_Requirement_
Which lines below fall between the one containing "(373, 80) none" and the one containing "[437,686,590,704] 五、大会闭幕式议程 ->"? Repeat them exactly, counting both of those lines, and add nothing else.

_The records_

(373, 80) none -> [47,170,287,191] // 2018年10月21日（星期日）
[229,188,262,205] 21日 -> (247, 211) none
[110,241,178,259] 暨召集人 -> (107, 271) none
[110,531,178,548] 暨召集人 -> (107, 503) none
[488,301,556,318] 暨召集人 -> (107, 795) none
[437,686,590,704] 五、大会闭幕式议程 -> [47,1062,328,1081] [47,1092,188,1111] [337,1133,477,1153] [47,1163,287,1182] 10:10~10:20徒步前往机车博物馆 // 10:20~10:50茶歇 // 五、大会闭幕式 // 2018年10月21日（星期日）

--

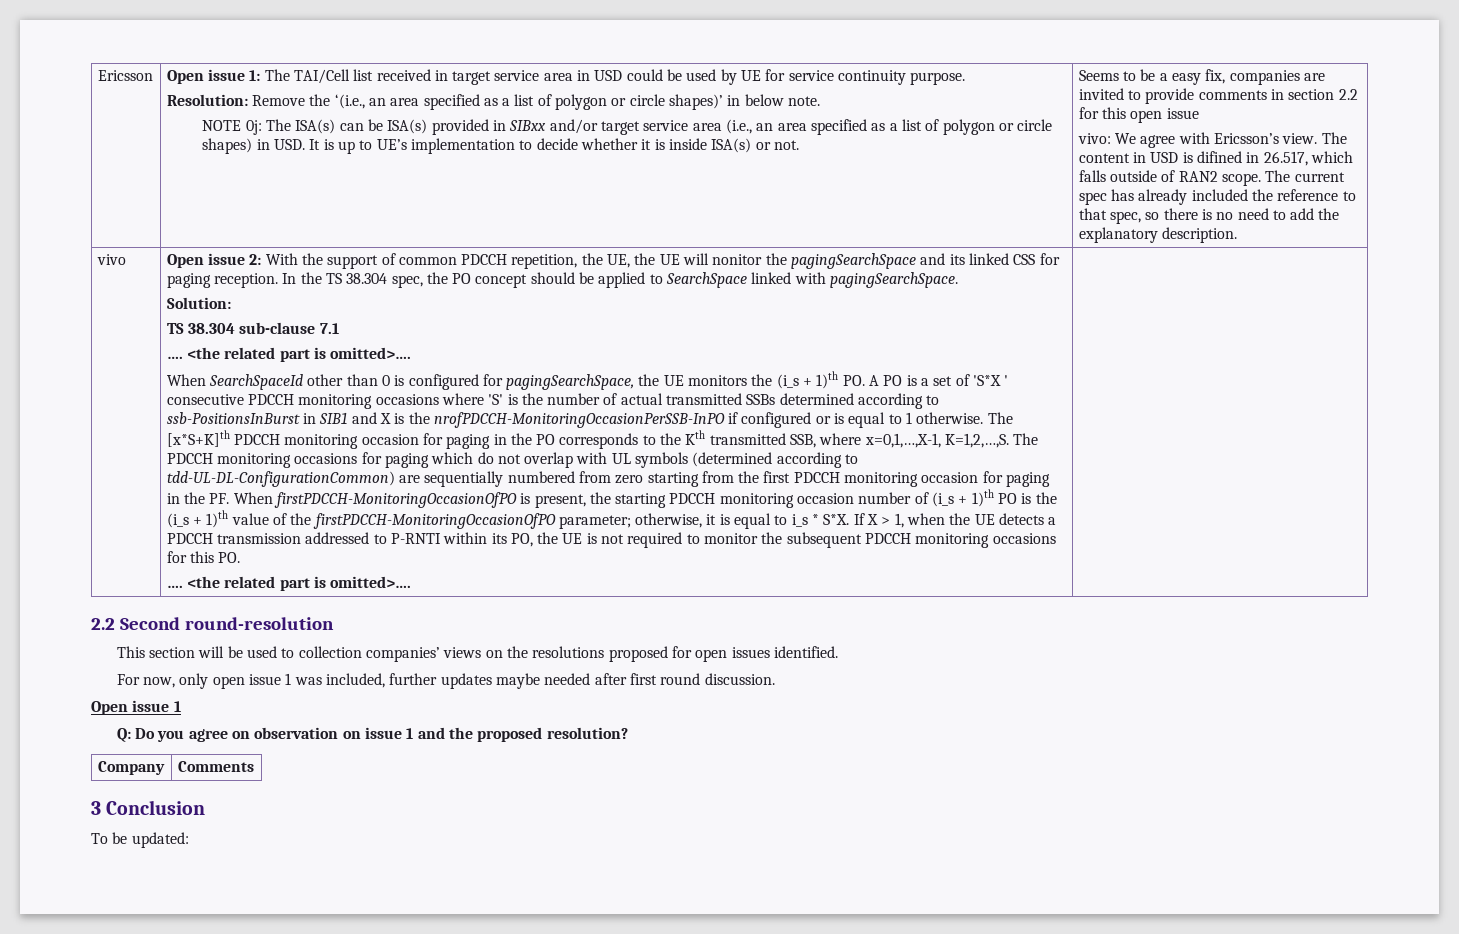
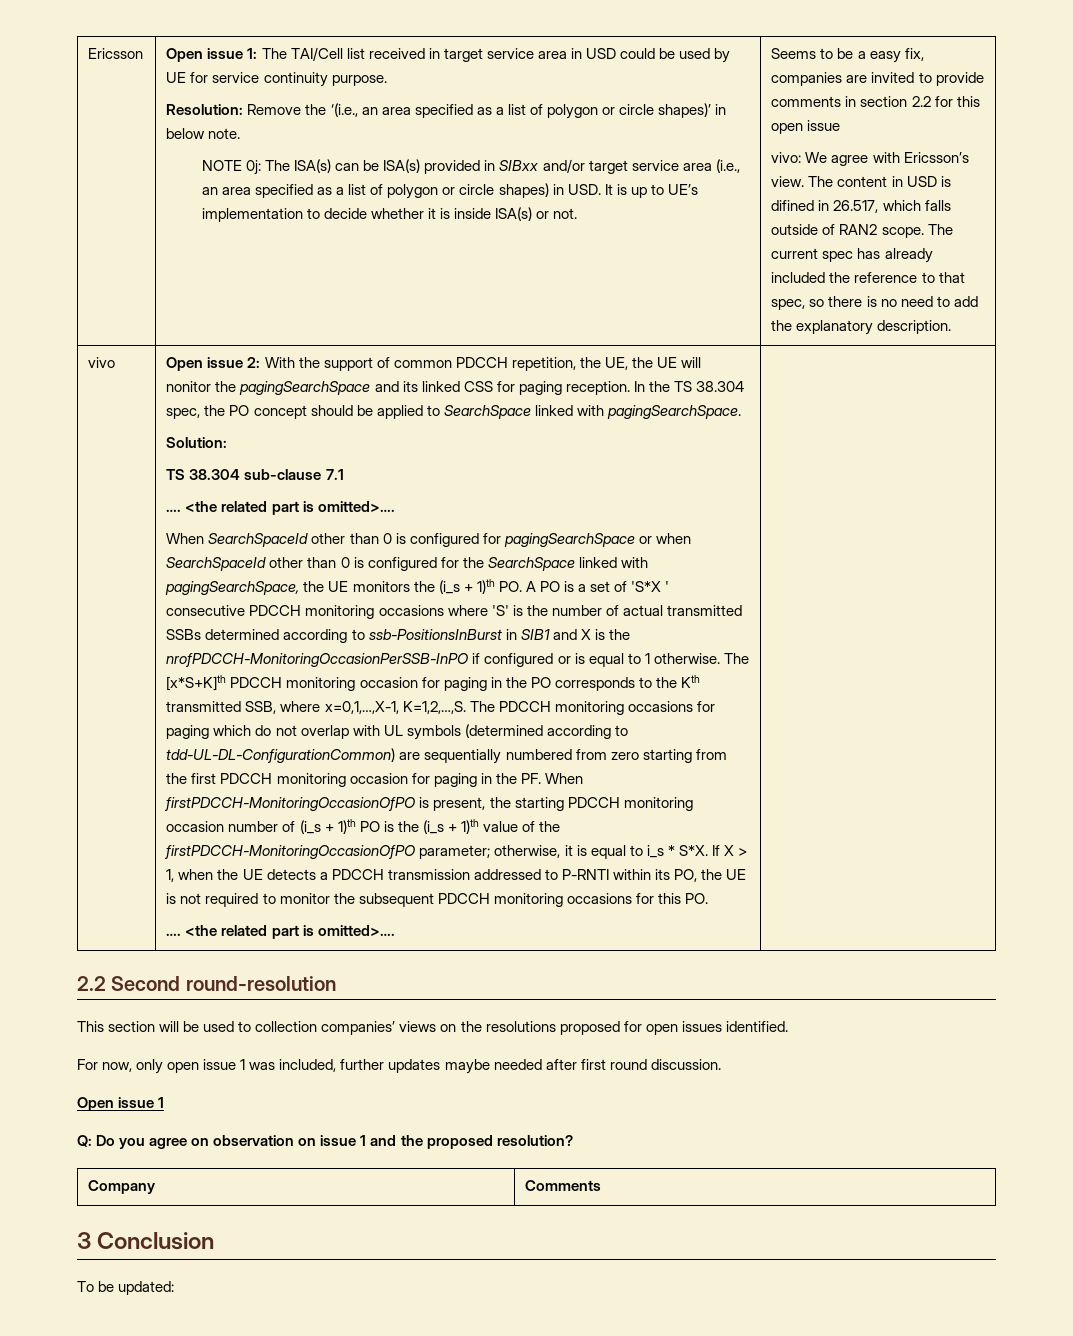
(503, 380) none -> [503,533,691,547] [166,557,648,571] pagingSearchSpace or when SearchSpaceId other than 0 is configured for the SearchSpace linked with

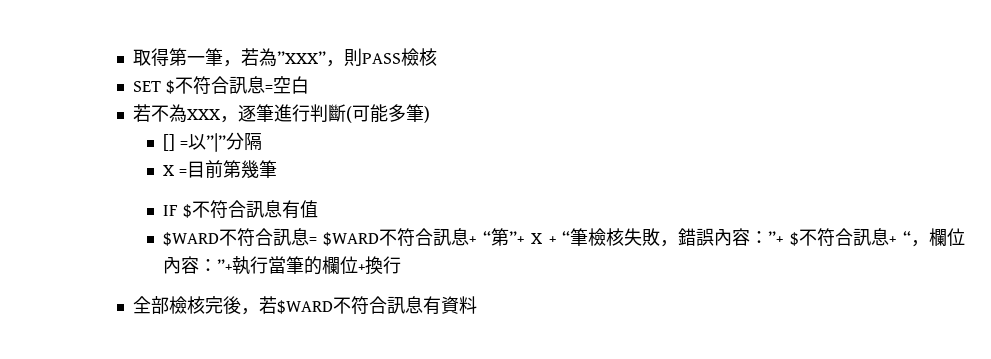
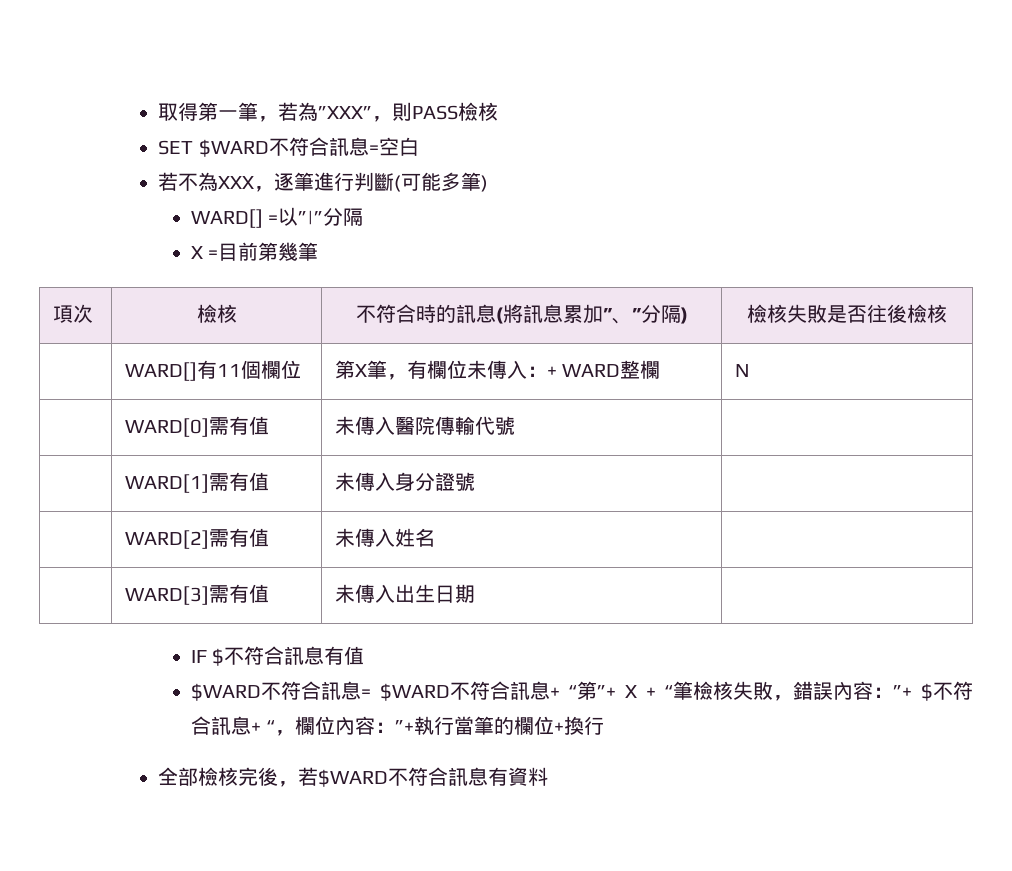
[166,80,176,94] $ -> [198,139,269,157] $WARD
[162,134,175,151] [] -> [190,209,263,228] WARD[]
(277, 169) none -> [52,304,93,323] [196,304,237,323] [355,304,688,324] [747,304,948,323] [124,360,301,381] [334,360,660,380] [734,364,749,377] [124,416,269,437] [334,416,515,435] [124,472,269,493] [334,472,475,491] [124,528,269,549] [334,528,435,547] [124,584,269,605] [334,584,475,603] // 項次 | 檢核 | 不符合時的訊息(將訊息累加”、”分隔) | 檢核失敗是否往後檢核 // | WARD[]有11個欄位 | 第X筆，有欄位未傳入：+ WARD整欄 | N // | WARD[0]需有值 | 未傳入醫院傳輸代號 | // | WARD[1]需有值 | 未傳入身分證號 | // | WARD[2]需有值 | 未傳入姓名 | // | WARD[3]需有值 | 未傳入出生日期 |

--

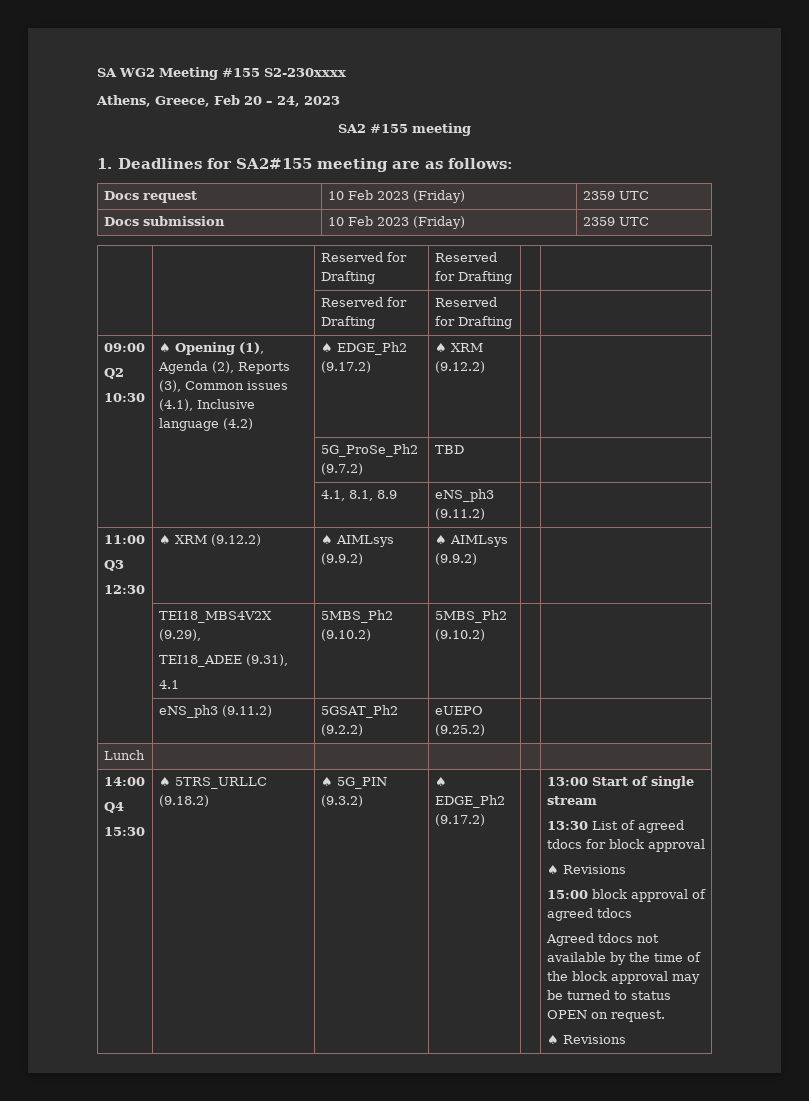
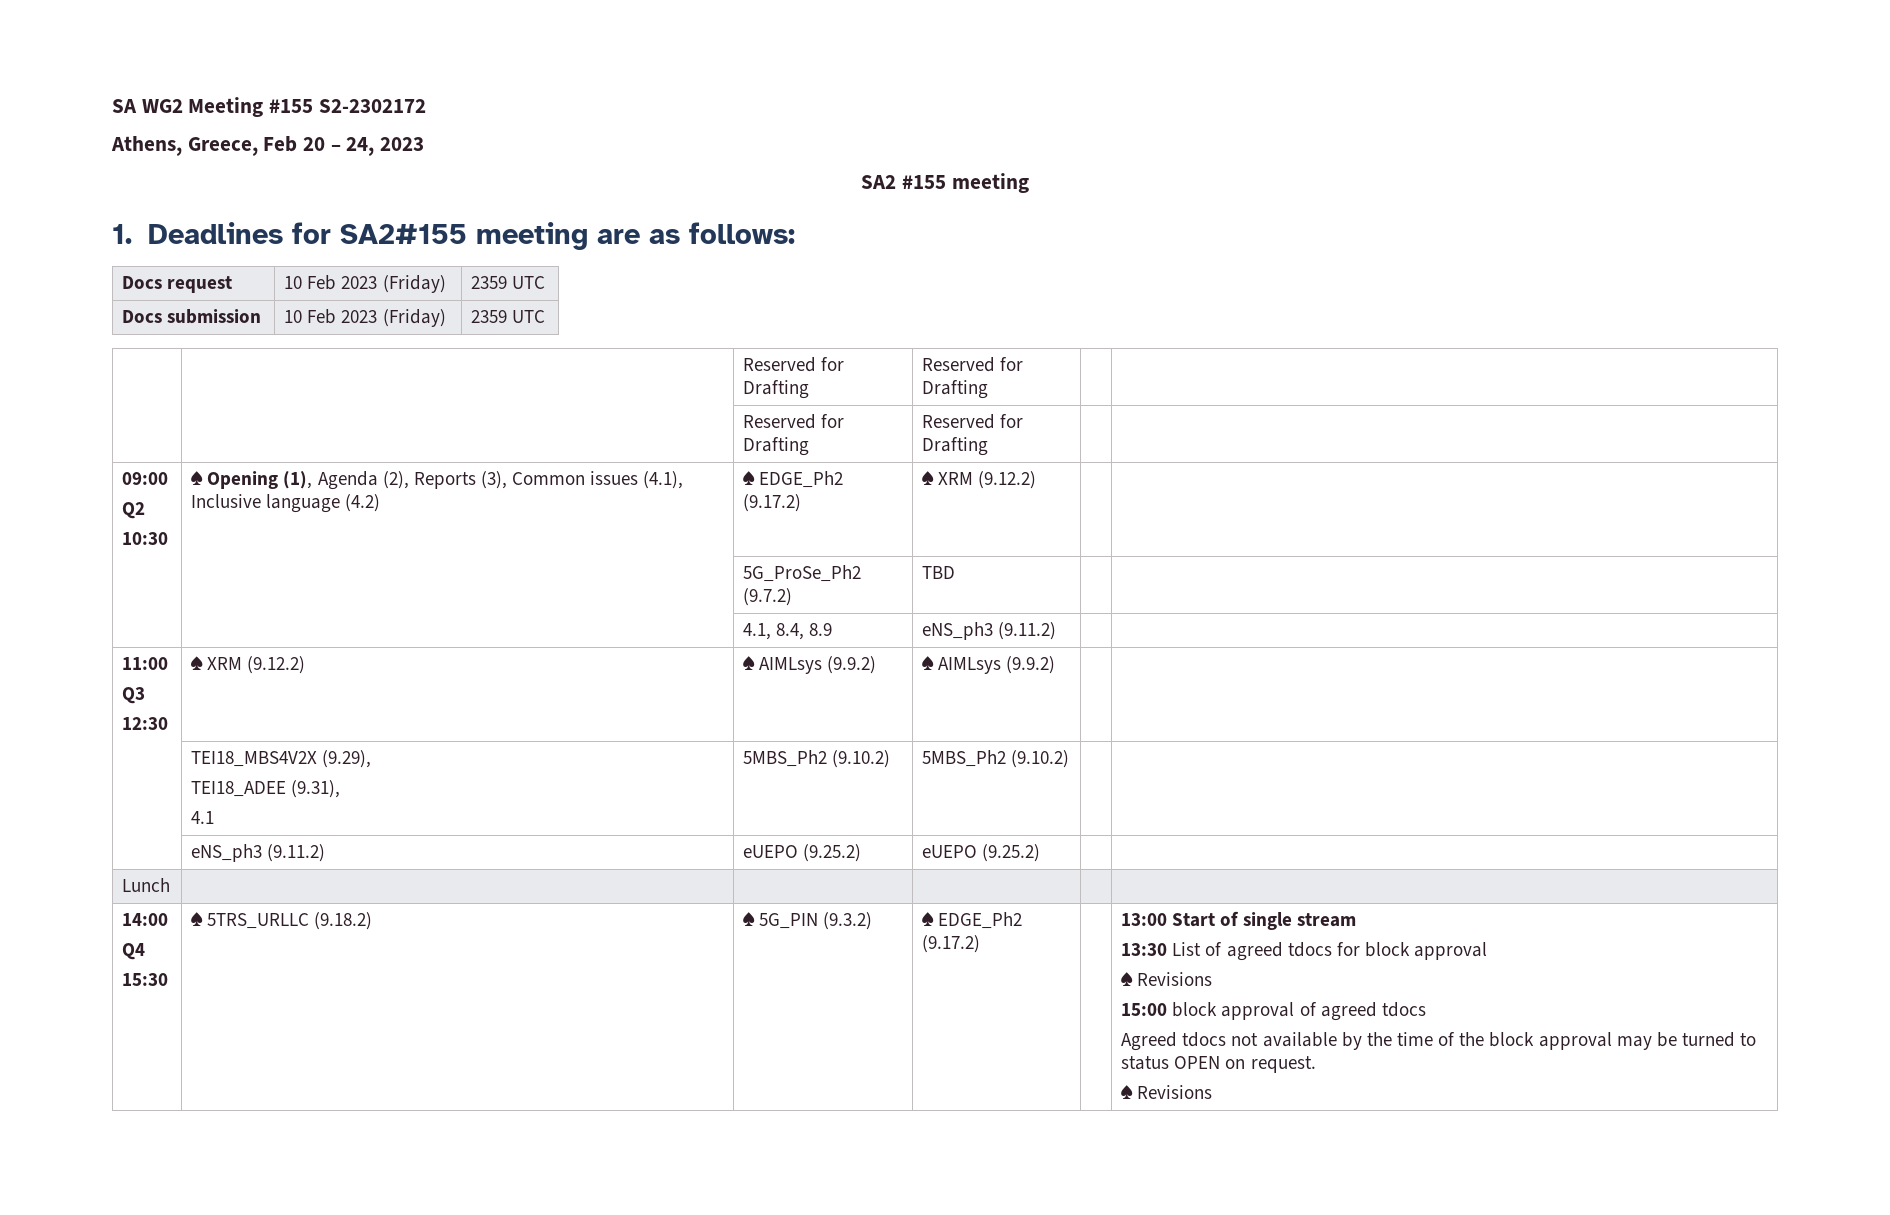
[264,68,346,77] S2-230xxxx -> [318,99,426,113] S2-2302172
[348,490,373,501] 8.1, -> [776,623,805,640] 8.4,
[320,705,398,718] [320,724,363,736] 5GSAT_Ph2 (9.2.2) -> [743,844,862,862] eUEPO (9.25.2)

_Solved problem_
(373, 80) none -> [47,170,287,191] // 2018年10月21日（星期日）
[229,188,262,205] 21日 -> (247, 211) none
[110,241,178,259] 暨召集人 -> (107, 271) none
[110,531,178,548] 暨召集人 -> (107, 503) none
[488,301,556,318] 暨召集人 -> (107, 795) none
[437,686,590,704] 五、大会闭幕式议程 -> [47,1062,328,1081] [47,1092,188,1111] [337,1133,477,1153] [47,1163,287,1182] 10:10~10:20徒步前往机车博物馆 // 10:20~10:50茶歇 // 五、大会闭幕式 // 2018年10月21日（星期日）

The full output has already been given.